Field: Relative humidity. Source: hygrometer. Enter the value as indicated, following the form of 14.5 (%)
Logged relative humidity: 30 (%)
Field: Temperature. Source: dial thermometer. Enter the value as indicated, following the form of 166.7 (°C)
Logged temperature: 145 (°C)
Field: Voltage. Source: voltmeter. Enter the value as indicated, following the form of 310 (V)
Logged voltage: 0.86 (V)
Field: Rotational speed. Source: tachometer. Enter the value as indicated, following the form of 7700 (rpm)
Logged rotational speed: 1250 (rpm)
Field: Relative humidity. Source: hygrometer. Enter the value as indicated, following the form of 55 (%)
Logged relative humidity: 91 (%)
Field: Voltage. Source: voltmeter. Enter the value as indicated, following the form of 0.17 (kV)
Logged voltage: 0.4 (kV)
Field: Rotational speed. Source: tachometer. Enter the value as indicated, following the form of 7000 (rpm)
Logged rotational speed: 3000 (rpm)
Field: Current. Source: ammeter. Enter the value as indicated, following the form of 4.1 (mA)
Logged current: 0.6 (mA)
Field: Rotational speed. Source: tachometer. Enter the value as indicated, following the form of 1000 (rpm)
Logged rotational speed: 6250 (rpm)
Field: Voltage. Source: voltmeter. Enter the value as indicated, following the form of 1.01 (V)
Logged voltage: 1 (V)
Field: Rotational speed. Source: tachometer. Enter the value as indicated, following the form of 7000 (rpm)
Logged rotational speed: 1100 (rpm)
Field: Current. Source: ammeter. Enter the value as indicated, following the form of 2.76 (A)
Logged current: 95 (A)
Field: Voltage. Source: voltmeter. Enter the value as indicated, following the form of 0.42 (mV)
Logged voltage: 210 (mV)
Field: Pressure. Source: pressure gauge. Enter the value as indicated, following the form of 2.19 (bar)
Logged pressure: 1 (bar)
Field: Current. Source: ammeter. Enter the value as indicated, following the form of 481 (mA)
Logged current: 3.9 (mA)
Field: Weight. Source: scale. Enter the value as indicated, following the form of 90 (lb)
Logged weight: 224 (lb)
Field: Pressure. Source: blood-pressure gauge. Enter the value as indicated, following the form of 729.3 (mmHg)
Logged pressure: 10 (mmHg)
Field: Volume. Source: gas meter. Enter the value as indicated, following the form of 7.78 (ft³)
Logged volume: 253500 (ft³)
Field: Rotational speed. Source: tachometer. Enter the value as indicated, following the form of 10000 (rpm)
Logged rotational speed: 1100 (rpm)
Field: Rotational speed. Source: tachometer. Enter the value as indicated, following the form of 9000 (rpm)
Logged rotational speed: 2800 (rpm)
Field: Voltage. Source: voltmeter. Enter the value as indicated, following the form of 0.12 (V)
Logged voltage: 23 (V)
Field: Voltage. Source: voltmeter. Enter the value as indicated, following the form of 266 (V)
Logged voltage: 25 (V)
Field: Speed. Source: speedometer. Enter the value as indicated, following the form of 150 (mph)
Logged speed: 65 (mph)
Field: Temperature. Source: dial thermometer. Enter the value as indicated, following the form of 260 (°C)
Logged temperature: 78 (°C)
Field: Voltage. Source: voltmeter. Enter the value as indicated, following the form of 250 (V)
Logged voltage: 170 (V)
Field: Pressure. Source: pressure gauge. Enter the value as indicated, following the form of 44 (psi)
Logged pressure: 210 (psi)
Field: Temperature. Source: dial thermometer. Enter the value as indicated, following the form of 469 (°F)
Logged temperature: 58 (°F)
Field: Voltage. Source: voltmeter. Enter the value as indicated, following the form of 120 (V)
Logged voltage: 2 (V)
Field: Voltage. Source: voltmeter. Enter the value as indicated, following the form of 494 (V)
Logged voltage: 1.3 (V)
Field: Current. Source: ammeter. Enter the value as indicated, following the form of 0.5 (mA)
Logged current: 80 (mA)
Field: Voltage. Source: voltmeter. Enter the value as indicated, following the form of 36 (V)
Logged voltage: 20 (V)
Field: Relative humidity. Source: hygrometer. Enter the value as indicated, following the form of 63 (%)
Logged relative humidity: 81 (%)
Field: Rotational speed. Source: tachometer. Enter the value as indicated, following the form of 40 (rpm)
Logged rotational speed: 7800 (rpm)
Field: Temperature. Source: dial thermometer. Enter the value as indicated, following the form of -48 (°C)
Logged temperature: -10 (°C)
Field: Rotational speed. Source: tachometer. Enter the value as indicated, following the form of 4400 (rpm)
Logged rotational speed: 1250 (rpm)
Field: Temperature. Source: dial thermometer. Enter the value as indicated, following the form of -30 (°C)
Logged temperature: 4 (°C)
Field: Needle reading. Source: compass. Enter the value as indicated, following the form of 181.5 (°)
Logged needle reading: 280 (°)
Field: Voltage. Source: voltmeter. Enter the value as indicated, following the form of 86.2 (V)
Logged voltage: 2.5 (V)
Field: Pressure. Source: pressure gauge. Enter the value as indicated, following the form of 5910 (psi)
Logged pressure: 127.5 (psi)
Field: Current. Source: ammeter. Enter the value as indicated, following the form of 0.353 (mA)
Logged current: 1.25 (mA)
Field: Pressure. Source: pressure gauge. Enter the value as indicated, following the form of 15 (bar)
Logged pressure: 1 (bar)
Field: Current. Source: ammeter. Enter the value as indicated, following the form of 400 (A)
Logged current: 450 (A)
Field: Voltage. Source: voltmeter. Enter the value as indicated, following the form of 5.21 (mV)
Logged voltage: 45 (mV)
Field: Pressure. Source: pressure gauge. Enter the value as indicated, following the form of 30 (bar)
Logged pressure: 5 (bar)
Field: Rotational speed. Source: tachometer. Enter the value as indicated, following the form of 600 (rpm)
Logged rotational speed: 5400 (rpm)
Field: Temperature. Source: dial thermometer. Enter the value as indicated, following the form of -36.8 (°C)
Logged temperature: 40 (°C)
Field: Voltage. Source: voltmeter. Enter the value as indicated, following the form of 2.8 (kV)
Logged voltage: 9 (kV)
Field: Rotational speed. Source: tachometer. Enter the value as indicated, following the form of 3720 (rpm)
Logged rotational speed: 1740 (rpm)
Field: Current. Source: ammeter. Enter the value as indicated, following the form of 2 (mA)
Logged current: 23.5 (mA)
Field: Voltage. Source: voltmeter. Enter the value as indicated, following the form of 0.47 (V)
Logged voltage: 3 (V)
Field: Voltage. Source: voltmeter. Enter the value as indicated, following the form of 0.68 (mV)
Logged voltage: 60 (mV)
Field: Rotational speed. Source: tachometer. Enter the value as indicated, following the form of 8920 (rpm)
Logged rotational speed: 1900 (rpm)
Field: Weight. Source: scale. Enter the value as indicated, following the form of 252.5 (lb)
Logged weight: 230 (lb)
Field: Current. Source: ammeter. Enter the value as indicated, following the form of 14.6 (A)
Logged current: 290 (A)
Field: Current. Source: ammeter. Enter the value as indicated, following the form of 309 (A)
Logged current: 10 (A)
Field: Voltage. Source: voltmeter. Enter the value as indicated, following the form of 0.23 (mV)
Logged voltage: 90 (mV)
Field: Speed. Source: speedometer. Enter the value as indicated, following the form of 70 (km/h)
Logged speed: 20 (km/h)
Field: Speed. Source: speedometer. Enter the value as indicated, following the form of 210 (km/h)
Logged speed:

┄┄┄┄┄┄┄┄┄┄┄┄┄┄┄┄┄┄┄┄

## Instructions to follow:
Rewrite all of the data above as a numbered list, leaving out any blank lines.

## Response to this task:
1. Field: Relative humidity. Source: hygrometer. Enter the value as indicated, following the form of 14.5 (%)
2. Logged relative humidity: 30 (%)
3. Field: Temperature. Source: dial thermometer. Enter the value as indicated, following the form of 166.7 (°C)
4. Logged temperature: 145 (°C)
5. Field: Voltage. Source: voltmeter. Enter the value as indicated, following the form of 310 (V)
6. Logged voltage: 0.86 (V)
7. Field: Rotational speed. Source: tachometer. Enter the value as indicated, following the form of 7700 (rpm)
8. Logged rotational speed: 1250 (rpm)
9. Field: Relative humidity. Source: hygrometer. Enter the value as indicated, following the form of 55 (%)
10. Logged relative humidity: 91 (%)
11. Field: Voltage. Source: voltmeter. Enter the value as indicated, following the form of 0.17 (kV)
12. Logged voltage: 0.4 (kV)
13. Field: Rotational speed. Source: tachometer. Enter the value as indicated, following the form of 7000 (rpm)
14. Logged rotational speed: 3000 (rpm)
15. Field: Current. Source: ammeter. Enter the value as indicated, following the form of 4.1 (mA)
16. Logged current: 0.6 (mA)
17. Field: Rotational speed. Source: tachometer. Enter the value as indicated, following the form of 1000 (rpm)
18. Logged rotational speed: 6250 (rpm)
19. Field: Voltage. Source: voltmeter. Enter the value as indicated, following the form of 1.01 (V)
20. Logged voltage: 1 (V)
21. Field: Rotational speed. Source: tachometer. Enter the value as indicated, following the form of 7000 (rpm)
22. Logged rotational speed: 1100 (rpm)
23. Field: Current. Source: ammeter. Enter the value as indicated, following the form of 2.76 (A)
24. Logged current: 95 (A)
25. Field: Voltage. Source: voltmeter. Enter the value as indicated, following the form of 0.42 (mV)
26. Logged voltage: 210 (mV)
27. Field: Pressure. Source: pressure gauge. Enter the value as indicated, following the form of 2.19 (bar)
28. Logged pressure: 1 (bar)
29. Field: Current. Source: ammeter. Enter the value as indicated, following the form of 481 (mA)
30. Logged current: 3.9 (mA)
31. Field: Weight. Source: scale. Enter the value as indicated, following the form of 90 (lb)
32. Logged weight: 224 (lb)
33. Field: Pressure. Source: blood-pressure gauge. Enter the value as indicated, following the form of 729.3 (mmHg)
34. Logged pressure: 10 (mmHg)
35. Field: Volume. Source: gas meter. Enter the value as indicated, following the form of 7.78 (ft³)
36. Logged volume: 253500 (ft³)
37. Field: Rotational speed. Source: tachometer. Enter the value as indicated, following the form of 10000 (rpm)
38. Logged rotational speed: 1100 (rpm)
39. Field: Rotational speed. Source: tachometer. Enter the value as indicated, following the form of 9000 (rpm)
40. Logged rotational speed: 2800 (rpm)
41. Field: Voltage. Source: voltmeter. Enter the value as indicated, following the form of 0.12 (V)
42. Logged voltage: 23 (V)
43. Field: Voltage. Source: voltmeter. Enter the value as indicated, following the form of 266 (V)
44. Logged voltage: 25 (V)
45. Field: Speed. Source: speedometer. Enter the value as indicated, following the form of 150 (mph)
46. Logged speed: 65 (mph)
47. Field: Temperature. Source: dial thermometer. Enter the value as indicated, following the form of 260 (°C)
48. Logged temperature: 78 (°C)
49. Field: Voltage. Source: voltmeter. Enter the value as indicated, following the form of 250 (V)
50. Logged voltage: 170 (V)
51. Field: Pressure. Source: pressure gauge. Enter the value as indicated, following the form of 44 (psi)
52. Logged pressure: 210 (psi)
53. Field: Temperature. Source: dial thermometer. Enter the value as indicated, following the form of 469 (°F)
54. Logged temperature: 58 (°F)
55. Field: Voltage. Source: voltmeter. Enter the value as indicated, following the form of 120 (V)
56. Logged voltage: 2 (V)
57. Field: Voltage. Source: voltmeter. Enter the value as indicated, following the form of 494 (V)
58. Logged voltage: 1.3 (V)
59. Field: Current. Source: ammeter. Enter the value as indicated, following the form of 0.5 (mA)
60. Logged current: 80 (mA)
61. Field: Voltage. Source: voltmeter. Enter the value as indicated, following the form of 36 (V)
62. Logged voltage: 20 (V)
63. Field: Relative humidity. Source: hygrometer. Enter the value as indicated, following the form of 63 (%)
64. Logged relative humidity: 81 (%)
65. Field: Rotational speed. Source: tachometer. Enter the value as indicated, following the form of 40 (rpm)
66. Logged rotational speed: 7800 (rpm)
67. Field: Temperature. Source: dial thermometer. Enter the value as indicated, following the form of -48 (°C)
68. Logged temperature: -10 (°C)
69. Field: Rotational speed. Source: tachometer. Enter the value as indicated, following the form of 4400 (rpm)
70. Logged rotational speed: 1250 (rpm)
71. Field: Temperature. Source: dial thermometer. Enter the value as indicated, following the form of -30 (°C)
72. Logged temperature: 4 (°C)
73. Field: Needle reading. Source: compass. Enter the value as indicated, following the form of 181.5 (°)
74. Logged needle reading: 280 (°)
75. Field: Voltage. Source: voltmeter. Enter the value as indicated, following the form of 86.2 (V)
76. Logged voltage: 2.5 (V)
77. Field: Pressure. Source: pressure gauge. Enter the value as indicated, following the form of 5910 (psi)
78. Logged pressure: 127.5 (psi)
79. Field: Current. Source: ammeter. Enter the value as indicated, following the form of 0.353 (mA)
80. Logged current: 1.25 (mA)
81. Field: Pressure. Source: pressure gauge. Enter the value as indicated, following the form of 15 (bar)
82. Logged pressure: 1 (bar)
83. Field: Current. Source: ammeter. Enter the value as indicated, following the form of 400 (A)
84. Logged current: 450 (A)
85. Field: Voltage. Source: voltmeter. Enter the value as indicated, following the form of 5.21 (mV)
86. Logged voltage: 45 (mV)
87. Field: Pressure. Source: pressure gauge. Enter the value as indicated, following the form of 30 (bar)
88. Logged pressure: 5 (bar)
89. Field: Rotational speed. Source: tachometer. Enter the value as indicated, following the form of 600 (rpm)
90. Logged rotational speed: 5400 (rpm)
91. Field: Temperature. Source: dial thermometer. Enter the value as indicated, following the form of -36.8 (°C)
92. Logged temperature: 40 (°C)
93. Field: Voltage. Source: voltmeter. Enter the value as indicated, following the form of 2.8 (kV)
94. Logged voltage: 9 (kV)
95. Field: Rotational speed. Source: tachometer. Enter the value as indicated, following the form of 3720 (rpm)
96. Logged rotational speed: 1740 (rpm)
97. Field: Current. Source: ammeter. Enter the value as indicated, following the form of 2 (mA)
98. Logged current: 23.5 (mA)
99. Field: Voltage. Source: voltmeter. Enter the value as indicated, following the form of 0.47 (V)
100. Logged voltage: 3 (V)
101. Field: Voltage. Source: voltmeter. Enter the value as indicated, following the form of 0.68 (mV)
102. Logged voltage: 60 (mV)
103. Field: Rotational speed. Source: tachometer. Enter the value as indicated, following the form of 8920 (rpm)
104. Logged rotational speed: 1900 (rpm)
105. Field: Weight. Source: scale. Enter the value as indicated, following the form of 252.5 (lb)
106. Logged weight: 230 (lb)
107. Field: Current. Source: ammeter. Enter the value as indicated, following the form of 14.6 (A)
108. Logged current: 290 (A)
109. Field: Current. Source: ammeter. Enter the value as indicated, following the form of 309 (A)
110. Logged current: 10 (A)
111. Field: Voltage. Source: voltmeter. Enter the value as indicated, following the form of 0.23 (mV)
112. Logged voltage: 90 (mV)
113. Field: Speed. Source: speedometer. Enter the value as indicated, following the form of 70 (km/h)
114. Logged speed: 20 (km/h)
115. Field: Speed. Source: speedometer. Enter the value as indicated, following the form of 210 (km/h)
116. Logged speed:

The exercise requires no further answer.